Arx Mortis remodels attraction for 2015 Halloween season

“I’m either going to vomit or pee. Or both.”

My hands were clammy as I sat in the backseat on the way to Arx Mortis Sept. 24. Along with Student Photographer Tori Patterson and Managing Editor Jasmine Fleming, I was about to experience the haunted attraction for the first time.

Arx Mortis re-opened for the 2015 season Sept. 25, and since last year the staff has been working hard to perfect their spooks.

“Each year we tear out one-third of the attraction and rebuild it,” said owner Vinny Grosso. “This year, we tore out more than that.”

The 50,000-square-foot maze took me between 30 and 45 minutes to walk through, with no small amount of skipping heartbeats, multiperson collisions and borderline expletives.

“We added a new area we call ‘Voodoo Bayou,’” Grosso said. “It’s a new bridge to the swamp area with a few new buildings and some new voodoo characters. That was about a 150-foot section that we built.”

The crew also added a new section to the mine shaft, the dungeon and the cave, he said. The ‘Freak Show’ section, defined by its cotton candy-scented fog, also received a facelift.

USA Today named Arx Mortis one of the 10 spookiest haunted houses in the country last year at the same time Grosso introduced Ataxia, a laser tag maze.

“We expanded it this year, and it’s now twice as big,” he said. “We added a lot more twists and turns and a lot more hiding places.”

With the soft opening this past weekend, Grosso said the staff hammered out the kinks and fixed any broken props.

“We had about 350 people come through (Sept. 26), and that was perfect right there,” he said. “We like to go slow and make sure everything is working right. For opening weekend, I was really happy with everything. The actors did a really good job, and the props all performed like they were supposed to. It was a smooth opening weekend compared to others in the past.”

Senior biology major Paige Hauck attended Arx Mortis for the first time Sept. 24 and said it was nothing short of “haunted.”

“It was a wonderful haunted house — the kind where it sucks to be the lead,” she said. “The scariest part was probably having to walk through a tunnel that felt like two bouncy houses pushed up against each other.”

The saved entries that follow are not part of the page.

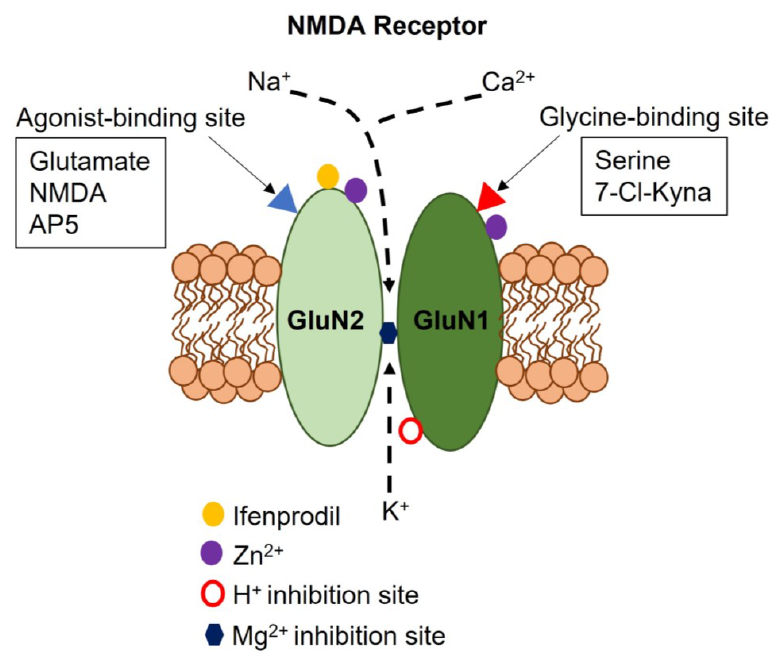
Figure 1. Structure of the neuronal NMDAR. Neuronal NMDARs are heterotetramers comprising two obligatory GluN1 subunits and two GluN2 subunits. The GluN1 subunit contains the agonist- binding site, whereas the GluN2 subunit contains the glycine (or serine) binding site. NMDARs are permeable to intracellular K + (outward direction) and extracellular Na + and Ca 2+ (inward direction). The NMDAR channel pore contains a Mg 2+ binding site that must be relieved by AMPA receptor- mediated membrane depolarization to enable glutamate-induced NMDAR activation. Extracellular Zn 2+ binds to both GluN1 and GluN2, whereas ifenprodil selectively binds to GluN2B subunits to enhance H + -mediated NMDAR inhibition. The incorporation of GluN3 subunits (not shown) confers slightly different biophysical features to the NMDAR, including a low Mg 2+ -dependent inhibition, a reduced Ca 2+ permeability, and a lower single-channel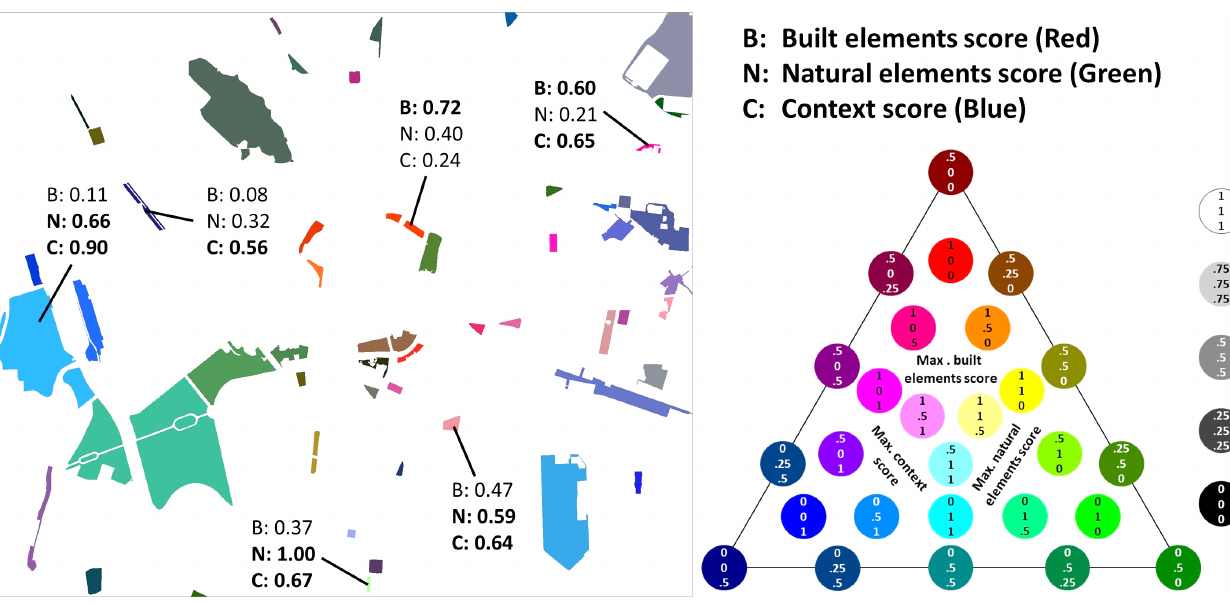
Fig. 7 . Detail of the inner City of Leipzig depicting parks with specific RGB-color composite derived from normalized scores per park quality dimension. Mode of visualization: normalized dimension scores (0 to 1) are transformed to a color space (0-255), with red representing built-elements score, green representing natural-elements score, and blue representing context score. Light shades indicate high, dark colors low index values, e.g., as 0-0-0 would be black (0-0-0 RGB-color mix) and 1-1-1 would be white (255-255-255 RGB-color mix). For full and interactive view of the data, please refer to the online GIS under https://arcg.is/0GXafX or download all results as geodata from Kraemer and Kabisch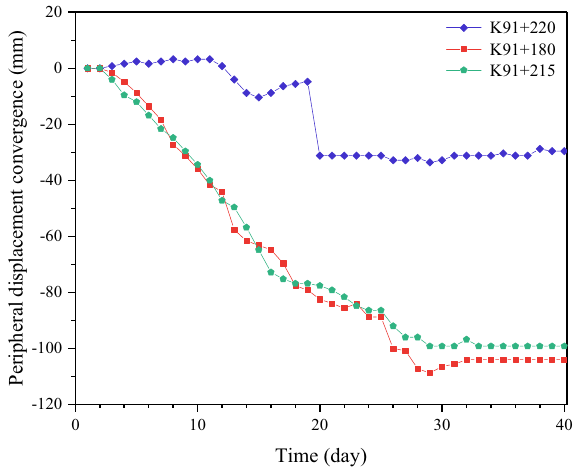
Figure 15. Curve of peripheral displacement convergence.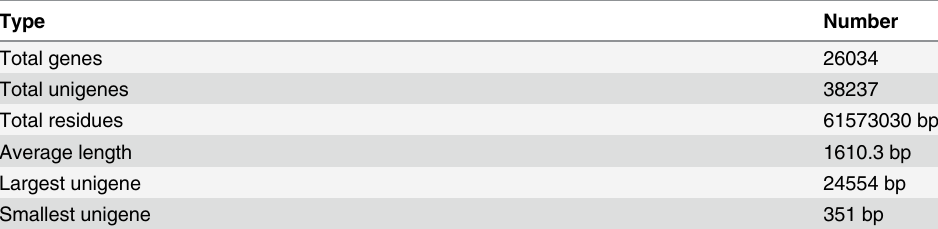
Note: Q20 indicates that every 100 bp of sequencing reads will have an error, and Q30 indicates that every 1000 bp of sequencing reads will have an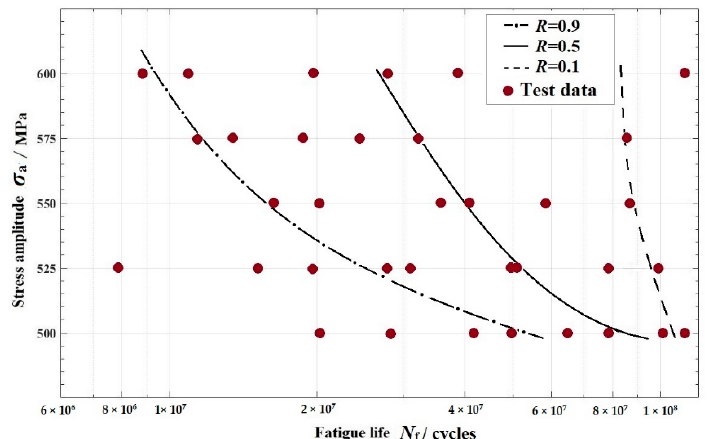
Figure 8. P-S-N curves with the R = 0.1, 0.5, 0.9.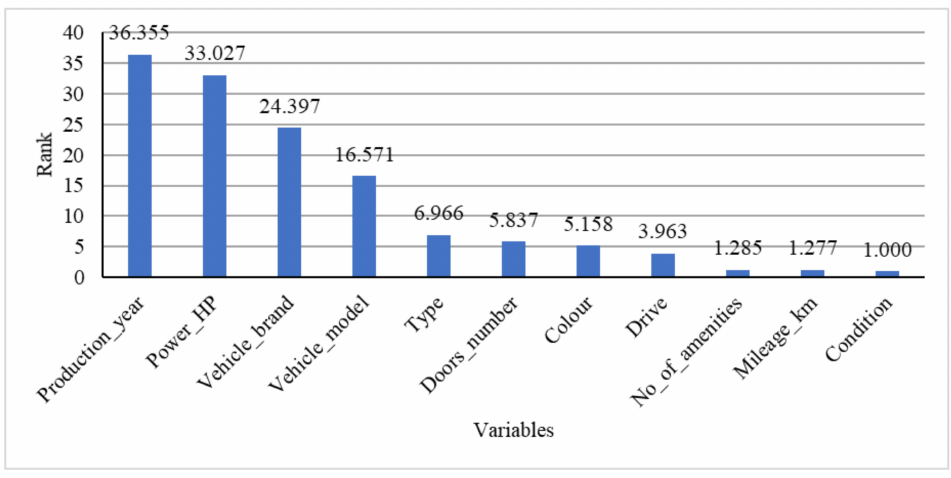
Figure 10. The results of the sensitivity analysis for the Id 44 network (MLP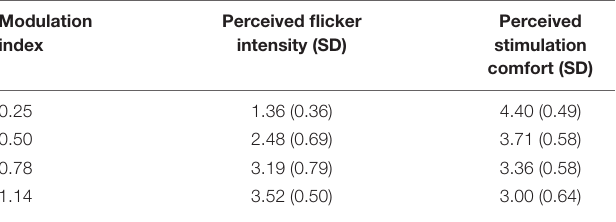
TABLE 1 | User-experience data averaged over participants and frequencies. Modulation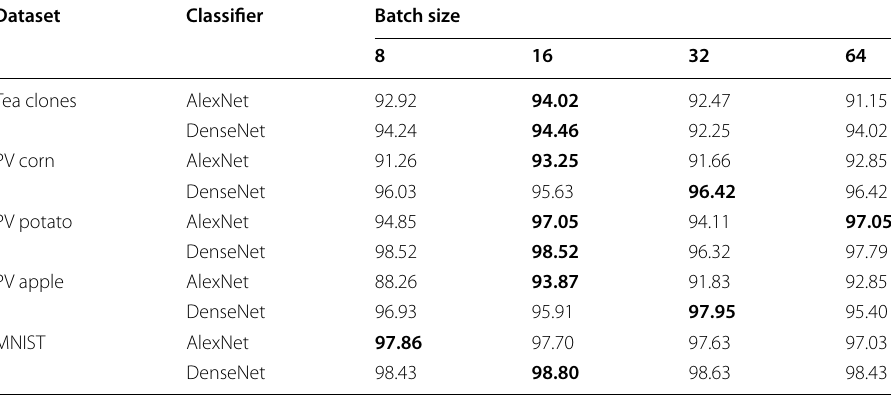
The best performance for each dataset and classifier is printed in bold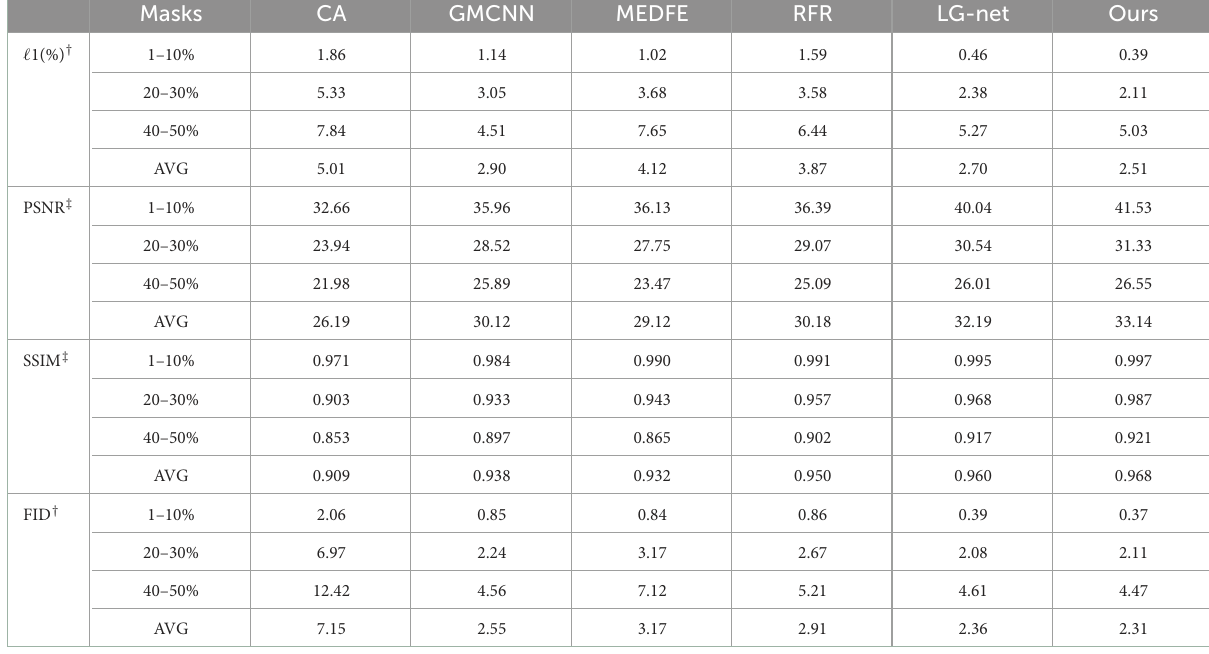
TABLE 2 Quantitative comparisons of ours with the other six methods in CelebA-HQ.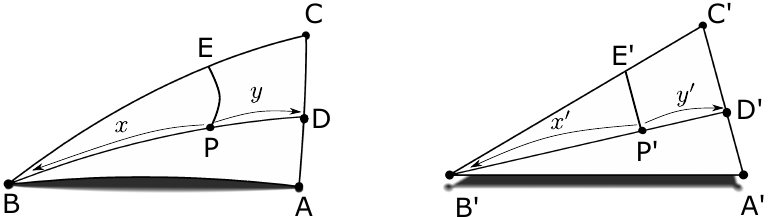
Figure 6. Notice that regions BDC and BPE are both portions of a spherical cap. The area of a spherical cap is proportionate to the angle that it subtends so the area of BDC is proportionate to 1 − cos ( x + y ) and the area of BPE is proportionate to 1 − cos ( x ) . Also notice that regions B (cid:48) D (cid:48) C (cid:48) and B (cid:48) P (cid:48) E (cid:48) are similar triangles. The area of similar planar triangles is proportionate to the square of their side length so the area of the triangle B (cid:48) D (cid:48) C (cid:48) is proportionate to ( x (cid:48) + y (cid:48) ) 2 and the area of B (cid:48) P (cid:48) E (cid:48) is proportionate to x (cid:48) 2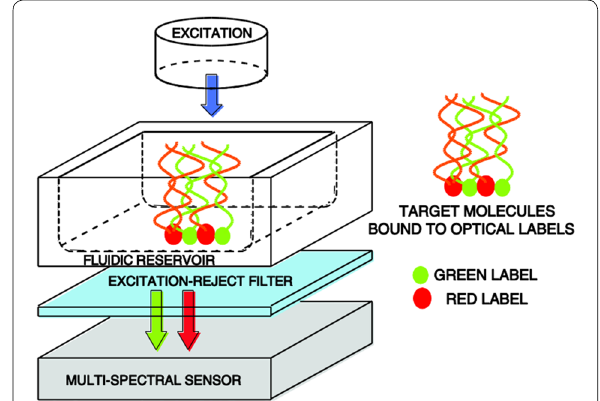
Fig. 8 Contact CMOS fluorescent imaging system set up (repro‑ duced from [84], published by MDPI in open access)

Hauck said her favorite aspect of the attraction were the costumes, specifically two males on skates — but we do not want to give too much away.

“Haunted houses are like roller coasters,” Grosso said. “The reason roller coasters are popular is because it’s an adrenaline rush. Getting scared makes you feel good and the same thing with haunted houses. It’s an adrenaline rush, and we put a lot of work into it.”

Grosso is not just a local businessman who wants to engage UNA students to visit — he himself is a Lion.

“A lot of the people, including myself and my wife, are UNA graduates, and a lot of UNA students work down here, too,” he said.

Grosso said the attraction previously offered discounted tickets for groups of international students in the past.

Department of International Affairs Graduate Assistant Mark Bryant said he has encouraged Navigators to take international students to the attraction, but does not know of any groups going.

Bryant, also a makeup artist for Arx Mortis and a 10-year veteran said it would be the chance of a lifetime for students.

“I think it would be fun regardless of the level of English (they speak) As long as you’re enjoying it with friends,” he said. “I’ve seen many international students there in the past, and they seem to be the ones to have the most fun.”

Tickets for Arx Mortis are available online, with the attraction being open 17 select days between Oct. 2 and Nov. 1.

The final day, Nov. 1, will be the annual “Flashlight Night,” where guests guide themselves through the maze using only their flashlights; no lights will be on anywhere within the area.

The attraction is handicapped accessible with frequent locations to exit the maze, but be warned: if guests use an exit, they will have to pay for new tickets to get back in.

“Halloween is a popular holiday and there’s not a whole lot of Halloween-type events around,” Grosso said. “It’s good, clean fun.”